#### [TEXT PROVIDED]
= Beginning of Section =

Re: [PATCH 2/2] mac80211: rework the airtime fairness implementation

Toke Høiland-Jørgensen <toke@xxxxxxxxxx> · Sat, 11 Jun 2022 13:15:08 +0200

Felix Fietkau <nbd@xxxxxxxx> writes:

>>> I tried to avoid it, but I didn't find a better way to do it. I added it 
>>> in order to define the number of levels for the skiplist only once and 
>>> make the code resolve it for the individual functions at compile time in 
>>> a type safe way.
>>> Other data structures in the kernel don't need this, because their 
>>> member node struct size typically doesn't change based on a given parameter.
>> 
>> Well, only way I can think of would be doing something like:
>> 
>> #define MAX_SKIPLIST_LEVELS 5
>> struct skiplist_node {
>> 	struct skiplist_node *next[MAX_SKIPLIST_LEVELS];
>> };
>> 
>> And then having the init function take the actual number of levels for
>> that instance and store it in the _list struct. Then, if someone wants
>> to use the skiplist with more levels at some later point, they'd bump
>> the MAX_SKIPLIST_LEVELS define and use that for their initialiser.
> That's exactly what I wanted to avoid. For lists with lots of elements 
> you might need a lot more levels, which would add a significant amount 
> of bloat for small lists.

Right, fair enough, let's keep the macro thing, then. I have an idea
that I'd like to test out for a skiplist-based BPF map type which would
require runtime sizing, but I can probably fudge that at least until
I've figured out if it's feasible, then we can revisit if needed.

>>>> So this implies that we always schedule in airtime order (i.e., enforce
>>>> fairness) for any driver that can get a meaningful value returned from
>>>> ieee80211_calc_expected_tx_airtime(), right? That's probably OK, but
>>>> just want to make sure we've thought through all the implications of
>>>> this.
>>>> 
>>>> A comment here explaining why this is done would be useful; it's a bit
>>>> counter-intuitive when just looking at the code. Your comment in the
>>>> commit message implies that scheduling doesn't work correctly if this is
>>>> not done, but then what happens if airtime is 0 and we bail out above?

= End of Section =

#### [DATA RECORDS]
= Beginning of Section =

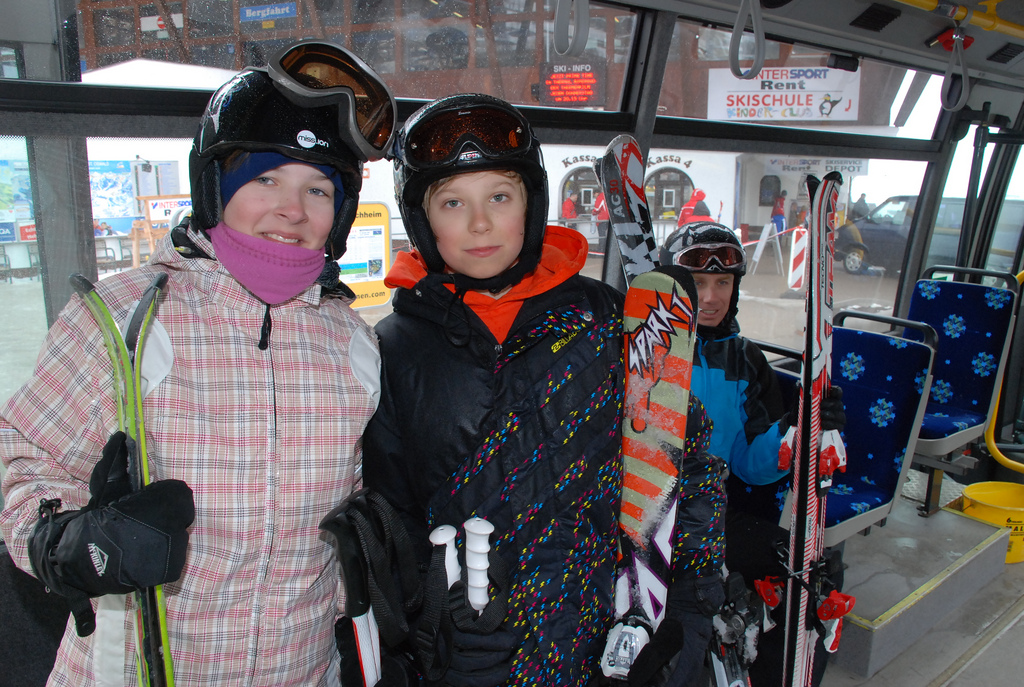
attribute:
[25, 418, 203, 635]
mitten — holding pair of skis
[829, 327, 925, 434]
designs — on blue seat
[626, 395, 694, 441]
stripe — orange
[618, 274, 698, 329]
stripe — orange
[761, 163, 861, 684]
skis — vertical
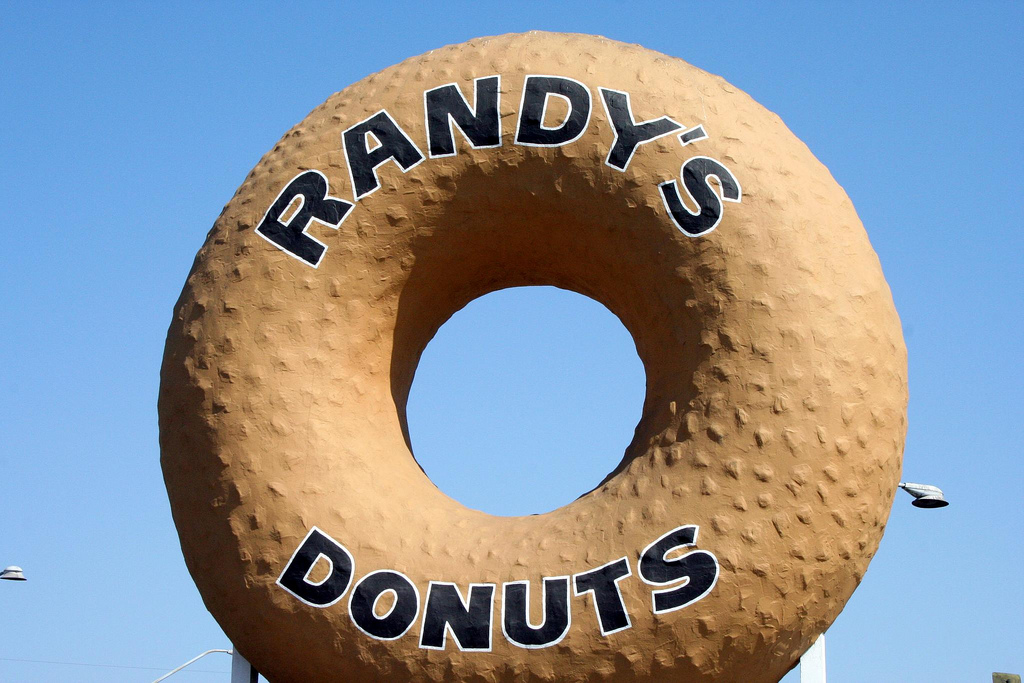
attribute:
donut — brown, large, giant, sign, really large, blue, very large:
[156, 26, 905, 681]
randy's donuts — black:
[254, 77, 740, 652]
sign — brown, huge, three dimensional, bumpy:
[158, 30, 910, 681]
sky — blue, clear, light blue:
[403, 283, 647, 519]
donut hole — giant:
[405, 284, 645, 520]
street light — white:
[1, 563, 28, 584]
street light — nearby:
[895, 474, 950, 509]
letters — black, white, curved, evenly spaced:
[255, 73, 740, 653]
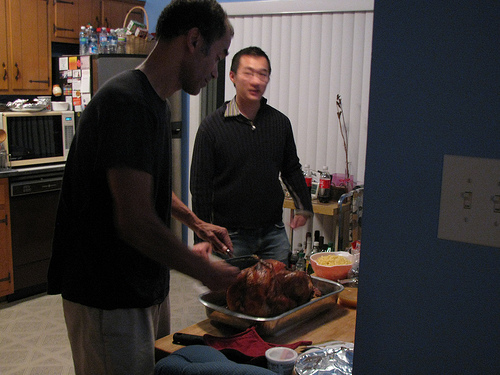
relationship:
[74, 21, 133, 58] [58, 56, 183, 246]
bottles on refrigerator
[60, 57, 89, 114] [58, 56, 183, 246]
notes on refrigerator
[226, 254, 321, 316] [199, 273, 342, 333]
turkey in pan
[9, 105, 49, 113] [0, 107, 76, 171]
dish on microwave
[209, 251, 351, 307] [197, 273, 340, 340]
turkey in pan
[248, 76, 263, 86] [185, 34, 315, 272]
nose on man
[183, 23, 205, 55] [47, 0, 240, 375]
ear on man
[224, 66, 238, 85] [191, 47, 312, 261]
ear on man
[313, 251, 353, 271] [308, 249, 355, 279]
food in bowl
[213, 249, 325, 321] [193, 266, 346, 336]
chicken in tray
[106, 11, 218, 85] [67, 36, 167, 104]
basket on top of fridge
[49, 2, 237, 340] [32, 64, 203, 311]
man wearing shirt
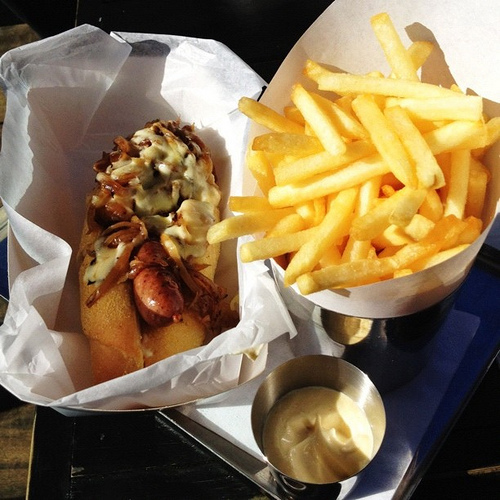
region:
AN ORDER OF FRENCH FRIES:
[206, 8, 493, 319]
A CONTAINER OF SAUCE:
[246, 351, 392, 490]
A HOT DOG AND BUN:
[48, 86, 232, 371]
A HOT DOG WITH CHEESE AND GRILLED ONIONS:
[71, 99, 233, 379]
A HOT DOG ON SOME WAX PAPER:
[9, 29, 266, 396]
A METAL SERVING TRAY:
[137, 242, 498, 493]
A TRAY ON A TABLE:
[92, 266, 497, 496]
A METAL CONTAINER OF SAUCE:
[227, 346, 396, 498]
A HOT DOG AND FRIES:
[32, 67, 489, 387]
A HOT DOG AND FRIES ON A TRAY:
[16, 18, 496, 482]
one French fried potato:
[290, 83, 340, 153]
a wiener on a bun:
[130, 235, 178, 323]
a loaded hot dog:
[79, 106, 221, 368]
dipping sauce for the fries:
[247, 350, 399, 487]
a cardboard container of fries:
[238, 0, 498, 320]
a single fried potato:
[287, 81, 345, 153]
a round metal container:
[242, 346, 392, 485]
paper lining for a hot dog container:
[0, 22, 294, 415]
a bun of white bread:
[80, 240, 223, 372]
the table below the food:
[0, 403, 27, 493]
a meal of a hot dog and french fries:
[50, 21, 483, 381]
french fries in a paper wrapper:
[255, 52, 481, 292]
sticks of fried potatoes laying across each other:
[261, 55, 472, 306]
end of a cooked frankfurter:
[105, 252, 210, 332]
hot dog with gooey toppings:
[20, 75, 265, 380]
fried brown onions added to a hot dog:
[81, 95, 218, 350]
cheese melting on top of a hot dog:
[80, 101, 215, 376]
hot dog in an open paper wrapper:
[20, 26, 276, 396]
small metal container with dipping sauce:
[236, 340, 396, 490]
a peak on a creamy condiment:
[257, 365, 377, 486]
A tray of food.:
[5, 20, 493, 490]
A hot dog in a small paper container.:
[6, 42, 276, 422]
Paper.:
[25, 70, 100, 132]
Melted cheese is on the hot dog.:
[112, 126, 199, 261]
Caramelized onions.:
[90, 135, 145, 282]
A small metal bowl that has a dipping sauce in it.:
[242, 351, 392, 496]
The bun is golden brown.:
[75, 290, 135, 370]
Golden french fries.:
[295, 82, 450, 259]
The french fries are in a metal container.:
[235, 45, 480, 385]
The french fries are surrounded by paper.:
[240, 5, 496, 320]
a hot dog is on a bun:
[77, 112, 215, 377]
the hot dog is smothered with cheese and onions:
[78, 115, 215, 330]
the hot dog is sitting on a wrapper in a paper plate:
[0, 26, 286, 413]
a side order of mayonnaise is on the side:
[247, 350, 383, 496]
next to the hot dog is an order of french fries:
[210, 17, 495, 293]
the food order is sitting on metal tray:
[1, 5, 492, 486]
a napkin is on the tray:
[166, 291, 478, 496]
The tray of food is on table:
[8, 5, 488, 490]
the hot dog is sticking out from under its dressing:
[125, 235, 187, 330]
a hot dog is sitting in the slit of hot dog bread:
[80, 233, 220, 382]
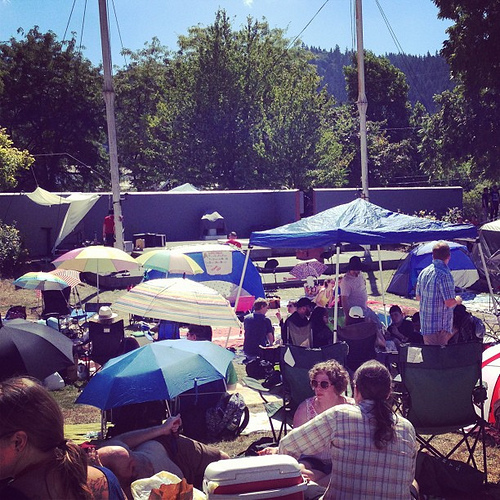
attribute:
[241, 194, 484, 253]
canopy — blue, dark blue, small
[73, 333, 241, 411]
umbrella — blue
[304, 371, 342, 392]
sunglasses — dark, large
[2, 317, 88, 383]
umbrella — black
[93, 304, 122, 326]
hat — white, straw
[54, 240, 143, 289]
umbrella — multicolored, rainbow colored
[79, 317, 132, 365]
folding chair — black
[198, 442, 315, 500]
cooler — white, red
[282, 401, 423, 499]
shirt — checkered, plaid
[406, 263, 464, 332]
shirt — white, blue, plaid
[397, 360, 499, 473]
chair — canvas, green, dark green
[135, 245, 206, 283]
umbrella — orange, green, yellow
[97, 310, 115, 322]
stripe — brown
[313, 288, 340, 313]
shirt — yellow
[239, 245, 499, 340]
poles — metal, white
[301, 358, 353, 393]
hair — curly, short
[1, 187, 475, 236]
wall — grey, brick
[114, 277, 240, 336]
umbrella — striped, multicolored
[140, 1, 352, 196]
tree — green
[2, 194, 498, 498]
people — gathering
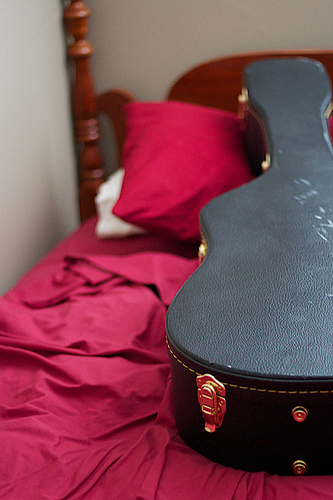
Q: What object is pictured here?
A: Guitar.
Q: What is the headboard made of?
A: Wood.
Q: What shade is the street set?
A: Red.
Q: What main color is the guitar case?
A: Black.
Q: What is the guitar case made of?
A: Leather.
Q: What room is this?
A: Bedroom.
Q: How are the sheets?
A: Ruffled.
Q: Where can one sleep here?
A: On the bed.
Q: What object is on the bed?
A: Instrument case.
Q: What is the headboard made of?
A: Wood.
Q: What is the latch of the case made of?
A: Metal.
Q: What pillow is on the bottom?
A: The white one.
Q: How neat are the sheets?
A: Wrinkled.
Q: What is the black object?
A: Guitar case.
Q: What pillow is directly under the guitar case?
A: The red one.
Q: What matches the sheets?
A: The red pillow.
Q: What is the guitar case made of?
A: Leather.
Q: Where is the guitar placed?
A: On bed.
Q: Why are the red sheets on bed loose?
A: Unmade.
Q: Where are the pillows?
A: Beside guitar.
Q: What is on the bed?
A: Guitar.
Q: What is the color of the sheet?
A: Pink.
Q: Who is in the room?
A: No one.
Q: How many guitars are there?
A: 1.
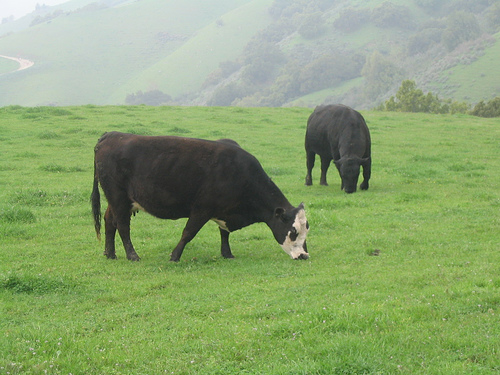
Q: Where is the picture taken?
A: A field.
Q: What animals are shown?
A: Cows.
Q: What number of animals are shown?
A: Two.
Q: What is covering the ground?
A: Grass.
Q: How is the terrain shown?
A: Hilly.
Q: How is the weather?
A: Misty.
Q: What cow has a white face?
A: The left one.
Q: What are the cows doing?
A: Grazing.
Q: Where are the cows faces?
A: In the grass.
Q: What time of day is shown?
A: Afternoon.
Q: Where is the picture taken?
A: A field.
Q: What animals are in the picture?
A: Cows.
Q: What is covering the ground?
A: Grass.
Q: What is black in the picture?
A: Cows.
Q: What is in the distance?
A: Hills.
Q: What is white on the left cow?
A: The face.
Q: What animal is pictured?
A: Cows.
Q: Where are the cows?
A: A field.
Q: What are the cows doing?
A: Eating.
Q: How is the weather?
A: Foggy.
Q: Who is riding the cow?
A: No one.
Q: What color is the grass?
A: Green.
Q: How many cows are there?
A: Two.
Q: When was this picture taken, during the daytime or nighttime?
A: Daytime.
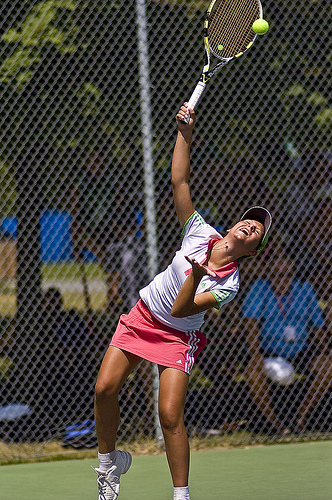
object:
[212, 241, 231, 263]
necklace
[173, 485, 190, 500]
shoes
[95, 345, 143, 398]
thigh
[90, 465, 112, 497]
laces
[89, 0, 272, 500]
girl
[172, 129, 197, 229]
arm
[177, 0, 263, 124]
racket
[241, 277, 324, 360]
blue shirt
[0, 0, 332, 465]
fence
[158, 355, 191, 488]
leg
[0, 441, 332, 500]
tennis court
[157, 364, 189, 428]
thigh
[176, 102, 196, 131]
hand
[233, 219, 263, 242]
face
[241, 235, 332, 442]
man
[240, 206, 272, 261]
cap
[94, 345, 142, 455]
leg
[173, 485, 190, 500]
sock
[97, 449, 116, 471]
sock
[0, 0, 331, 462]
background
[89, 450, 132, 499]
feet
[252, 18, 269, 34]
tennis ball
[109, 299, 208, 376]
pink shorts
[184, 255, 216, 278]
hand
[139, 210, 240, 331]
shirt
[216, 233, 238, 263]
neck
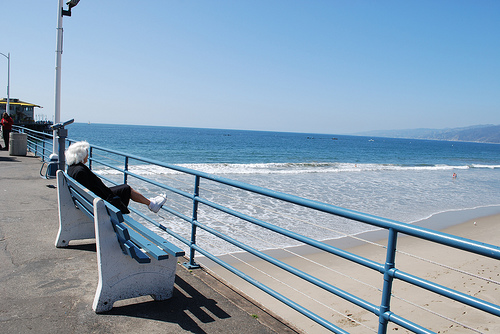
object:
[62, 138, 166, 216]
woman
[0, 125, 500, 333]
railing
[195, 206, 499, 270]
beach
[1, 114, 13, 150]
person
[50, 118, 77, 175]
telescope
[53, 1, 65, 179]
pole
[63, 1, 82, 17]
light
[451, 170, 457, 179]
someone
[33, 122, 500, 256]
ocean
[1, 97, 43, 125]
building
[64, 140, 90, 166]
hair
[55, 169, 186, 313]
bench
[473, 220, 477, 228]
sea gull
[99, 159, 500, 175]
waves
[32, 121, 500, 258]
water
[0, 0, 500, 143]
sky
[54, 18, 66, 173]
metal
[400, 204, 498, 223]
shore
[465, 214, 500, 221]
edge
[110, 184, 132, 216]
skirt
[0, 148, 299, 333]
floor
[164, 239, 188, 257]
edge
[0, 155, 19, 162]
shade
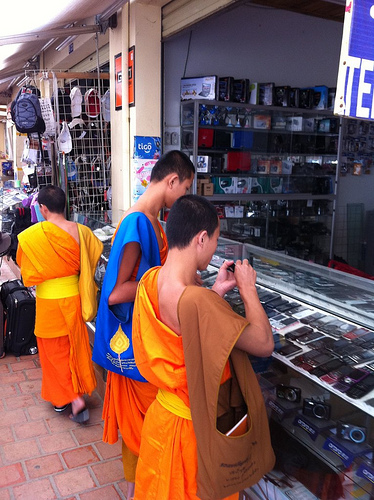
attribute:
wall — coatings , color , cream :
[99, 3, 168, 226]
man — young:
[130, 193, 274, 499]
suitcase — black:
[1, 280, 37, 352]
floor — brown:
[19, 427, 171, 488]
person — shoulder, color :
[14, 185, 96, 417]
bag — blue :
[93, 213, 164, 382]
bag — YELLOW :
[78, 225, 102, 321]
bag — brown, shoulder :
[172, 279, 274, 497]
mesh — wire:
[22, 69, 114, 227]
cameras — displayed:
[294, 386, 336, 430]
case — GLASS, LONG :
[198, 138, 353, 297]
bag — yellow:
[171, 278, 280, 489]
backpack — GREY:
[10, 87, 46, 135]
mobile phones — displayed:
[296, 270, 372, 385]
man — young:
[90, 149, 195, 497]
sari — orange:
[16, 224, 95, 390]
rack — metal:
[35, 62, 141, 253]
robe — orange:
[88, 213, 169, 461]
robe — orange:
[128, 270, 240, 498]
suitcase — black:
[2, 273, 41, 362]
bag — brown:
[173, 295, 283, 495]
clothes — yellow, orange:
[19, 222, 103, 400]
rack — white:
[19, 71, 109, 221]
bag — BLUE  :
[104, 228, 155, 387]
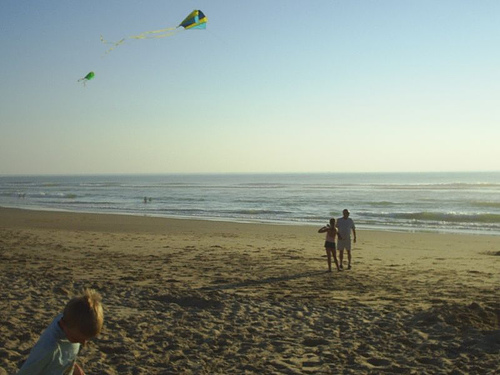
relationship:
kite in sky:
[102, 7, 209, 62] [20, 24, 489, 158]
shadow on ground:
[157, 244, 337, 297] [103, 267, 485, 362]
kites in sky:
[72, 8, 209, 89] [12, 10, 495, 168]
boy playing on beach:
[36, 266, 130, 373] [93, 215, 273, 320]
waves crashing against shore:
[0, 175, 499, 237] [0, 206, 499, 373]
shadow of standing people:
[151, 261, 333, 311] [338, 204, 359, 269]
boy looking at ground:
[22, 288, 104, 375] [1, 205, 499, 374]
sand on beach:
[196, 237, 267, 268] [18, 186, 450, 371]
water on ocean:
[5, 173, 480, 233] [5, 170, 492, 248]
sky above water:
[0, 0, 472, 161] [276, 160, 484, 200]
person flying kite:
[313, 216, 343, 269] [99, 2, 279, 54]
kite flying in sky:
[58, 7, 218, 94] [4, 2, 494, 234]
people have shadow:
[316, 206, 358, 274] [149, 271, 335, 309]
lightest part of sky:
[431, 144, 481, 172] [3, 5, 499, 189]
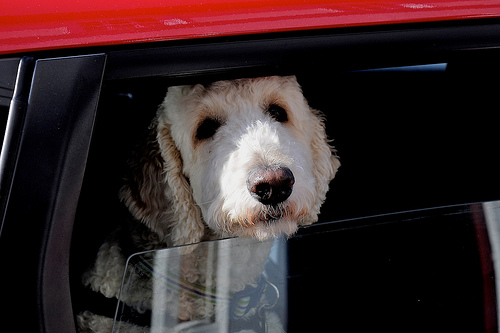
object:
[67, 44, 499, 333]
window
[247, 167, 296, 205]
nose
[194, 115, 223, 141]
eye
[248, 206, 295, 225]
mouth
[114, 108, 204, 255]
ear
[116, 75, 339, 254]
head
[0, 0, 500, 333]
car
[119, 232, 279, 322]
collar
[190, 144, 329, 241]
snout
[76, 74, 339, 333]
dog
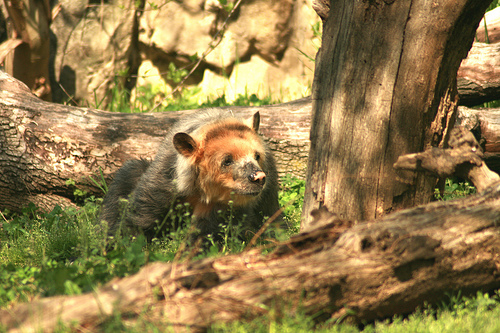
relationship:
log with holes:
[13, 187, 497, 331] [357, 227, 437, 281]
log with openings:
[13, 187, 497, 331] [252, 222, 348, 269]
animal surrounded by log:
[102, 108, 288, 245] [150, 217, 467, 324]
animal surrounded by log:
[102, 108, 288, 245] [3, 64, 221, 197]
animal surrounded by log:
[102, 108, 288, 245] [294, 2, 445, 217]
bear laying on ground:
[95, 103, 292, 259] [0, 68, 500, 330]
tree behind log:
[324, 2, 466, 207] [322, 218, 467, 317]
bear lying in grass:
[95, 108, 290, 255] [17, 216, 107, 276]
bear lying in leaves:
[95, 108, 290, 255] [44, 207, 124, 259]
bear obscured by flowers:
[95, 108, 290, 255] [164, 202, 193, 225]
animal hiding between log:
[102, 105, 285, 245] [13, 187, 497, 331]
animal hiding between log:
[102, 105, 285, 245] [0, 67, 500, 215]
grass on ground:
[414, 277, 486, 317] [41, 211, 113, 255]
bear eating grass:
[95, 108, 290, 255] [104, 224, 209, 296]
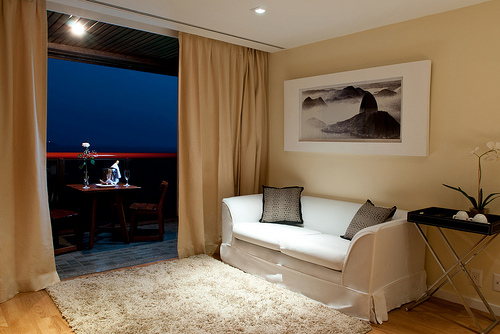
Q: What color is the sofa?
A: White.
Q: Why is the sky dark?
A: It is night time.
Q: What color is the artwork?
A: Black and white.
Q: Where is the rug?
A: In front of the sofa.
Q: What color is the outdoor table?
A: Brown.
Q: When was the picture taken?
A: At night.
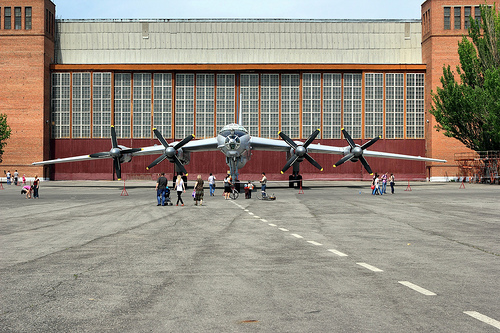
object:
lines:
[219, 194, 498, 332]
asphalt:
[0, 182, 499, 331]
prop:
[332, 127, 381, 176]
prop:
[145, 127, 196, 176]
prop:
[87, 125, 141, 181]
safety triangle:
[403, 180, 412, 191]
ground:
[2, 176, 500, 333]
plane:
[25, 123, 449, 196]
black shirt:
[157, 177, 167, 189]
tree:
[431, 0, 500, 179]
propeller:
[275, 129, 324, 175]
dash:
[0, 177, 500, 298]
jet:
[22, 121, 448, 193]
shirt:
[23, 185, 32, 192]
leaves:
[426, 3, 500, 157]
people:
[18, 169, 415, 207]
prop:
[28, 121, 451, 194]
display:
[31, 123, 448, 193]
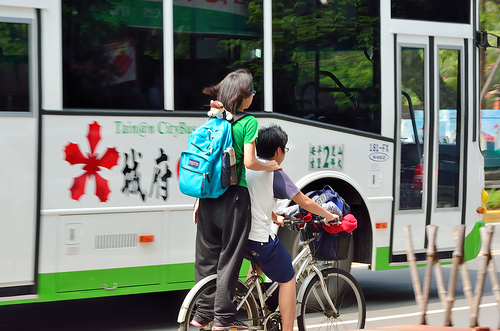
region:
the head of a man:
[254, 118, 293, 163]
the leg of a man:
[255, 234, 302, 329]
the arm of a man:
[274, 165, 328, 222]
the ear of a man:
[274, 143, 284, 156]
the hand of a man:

= End of Section =

#### [EXERCISE REQUIREMENTS]
1 > Answer these from the mac80211 thread:
(a) What number is MAX_SKIPLIST_LEVELS set to in the proposed define?
(b) What does the reply say a fixed maximum number of levels would add for small lists?
(c) What kind of BPF map type is Toke Høiland-Jørgensen planning to test out?
2 > Copy out everything in the mac80211 thread from "Re: [PATCH 2/2]" down to "a given parameter.", word for word.
The listing is separate material from the text above it.

#### [ANSWERS BY ITEM NUMBER]
1 >
(a) 5
(b) A significant amount of bloat
(c) A skiplist-based BPF map type, which would require runtime sizing

2 >
Re: [PATCH 2/2] mac80211: rework the airtime fairness implementation

Toke Høiland-Jørgensen <toke@xxxxxxxxxx> · Sat, 11 Jun 2022 13:15:08 +0200

Felix Fietkau <nbd@xxxxxxxx> writes:

>>> I tried to avoid it, but I didn't find a better way to do it. I added it 
>>> in order to define the number of levels for the skiplist only once and 
>>> make the code resolve it for the individual functions at compile time in 
>>> a type safe way.
>>> Other data structures in the kernel don't need this, because their 
>>> member node struct size typically doesn't change based on a given parameter.